TUGAS YANG DIBERIKAN:
Jawablah pertanyaan berikut berdasarkan artikel tentang mazhab sejarah dan kebudayaan di bawah.
(a) Mazhab sejarah dan kebudayaan memiliki pemikiran yang bertentangan dengan mazhab apa?
(b) Menurut Friedrich Karl von Savigny, dari mana semua hukum berasal?
(c) Apa prinsip aliran utilitarianisme?

Mazhab Sejarah dan Kebudayaan
Mazhab sejarah dan
kebudayaan ini adalah senyatanya mempunyai pemikiran yang
bertentangan dengan mazhab formalisme. Dalam hal ini mazhab sejarah
dan kebudayaan menekankan bahwasanya hukum hanya dapat dimengerti
dengan menelaah kerangka sejarah dan kebudayaan dimana hukum tersebut
timbul.
Beberapa
pemikir mazhab ini, antara lain Friedrich
Karl von Savigny(1779-1861)
berasala dari jerman, tokoh ini juga ini dianggap sebagai pemuka
sejarah hukum (bahkan Georges Gurvitch menyatakan Savigny dan Puhcha
adalah peletak dasar mazhab sejarah ini). Ia berpendapat bahwa hukum
merupakan perwujudan dari kesadaran hukum masyarakat (valksgeist).
Yang mana semua hukum berasal dari adat istiadat dan kepercayaan
serta bukan berasal dari pembentukan undang-undang.
Tokoh
lain dalam mazhab ini adalah Sir Henry Maine
(1822-1888), ia mengatakan bahwa perkembangan hukum dari status
kontrak yang sejalan dengan perkembangan masyarakat yang mana masih
sederhana kepada masyarakat yang senyatanya sudah modern dan kompleks
serta kaidah-kaidah hukum yang ada pada masyarakat sederhana secara
berangsur-angsur akan hilang dan berkembang kepada kaidah-kaidah
hukum sudah modern dan kompleks.
Mazhab
ini membangun kajian-kajian adaptif atas masyarakat yang relatif
bersifat statis homogen, dengan masyarakat yang komplek (modern),
dinamis dan relatif heterogen. Sehingga sangat membantu dalam
perkembangan bahkan memprediksi bangunan sosiologi hukum baik secara
teoritis maupun secara aplikatif. Sehingga apa yang dikatakan
Satjipto Rahardjo
bahwa benturan-benturan antara hukum dan negara dengan masyarakat
dengan segala budayanya yang lebih alami memang tidaklah dapat
dihindari, apalgi suatu negara dan bangsa yang sangat majemuk
(seperti Indonesia), makanya agar proses hukum itu tidak dibatasi
sebagai proses hukum, melainkan sebagaimana ditegaskan Satjipto
Rahardjo adalah juga proses sosial.
3.
Aliran Utilitarianisme
Prinsip
aliran ini adalah bahwa masyarakat bertindak untuk memperbanyak
kebahagiaan dan mengurangi penderitaan. Sebagaimana yang diungkapkan
olehJeremy Bentham
(1748-1832) yaitu:
“Dalam teorinya
tentang hukum, Bentham menggunakan salah satu prinsip dari aliran
utilitarianisme yakni bahwa manusia bertindak untul memperbanyak
kebahagiaan dan mengurangi penderitaan… setiap kejahatan harus
disertai dengan hukuman-hukuman yang sesuai dengan kejahatan
tersebut. Dan hendaknya penderitaan yang dijatuhkan tidak lebih dari
apa yang diperlakukan untuk mencegah terjadinya kejahatan”.

INFORMASI YANG DITAMPILKAN:
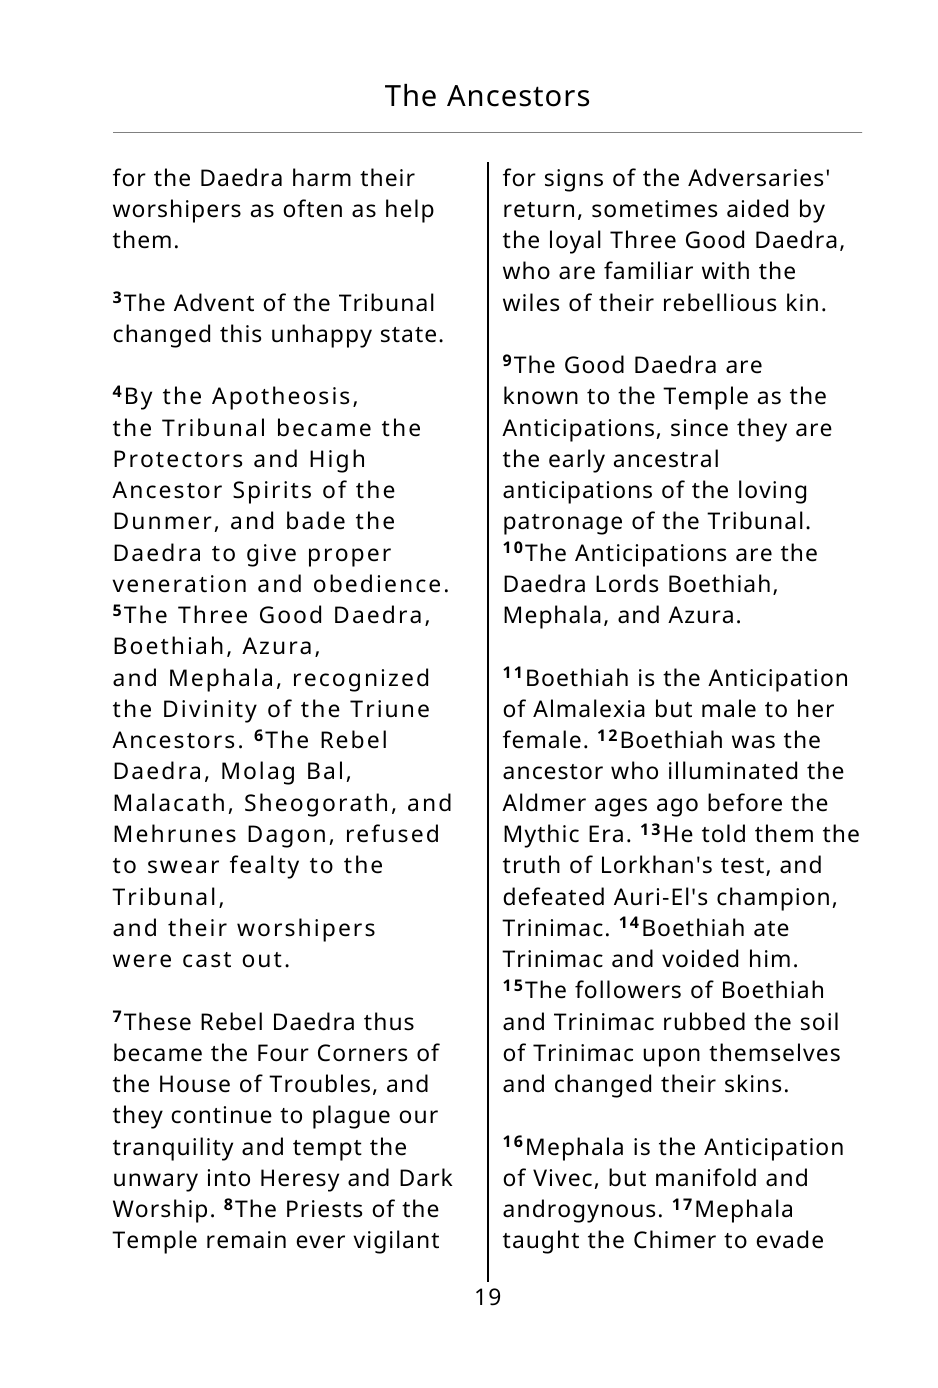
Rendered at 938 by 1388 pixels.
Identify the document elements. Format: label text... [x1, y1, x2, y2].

JAWABAN TERTULIS:
(a) Mazhab formalisme.
(b) Dari adat istiadat dan kepercayaan, bukan dari pembentukan undang-undang.
(c) Masyarakat bertindak untuk memperbanyak kebahagiaan dan mengurangi penderitaan.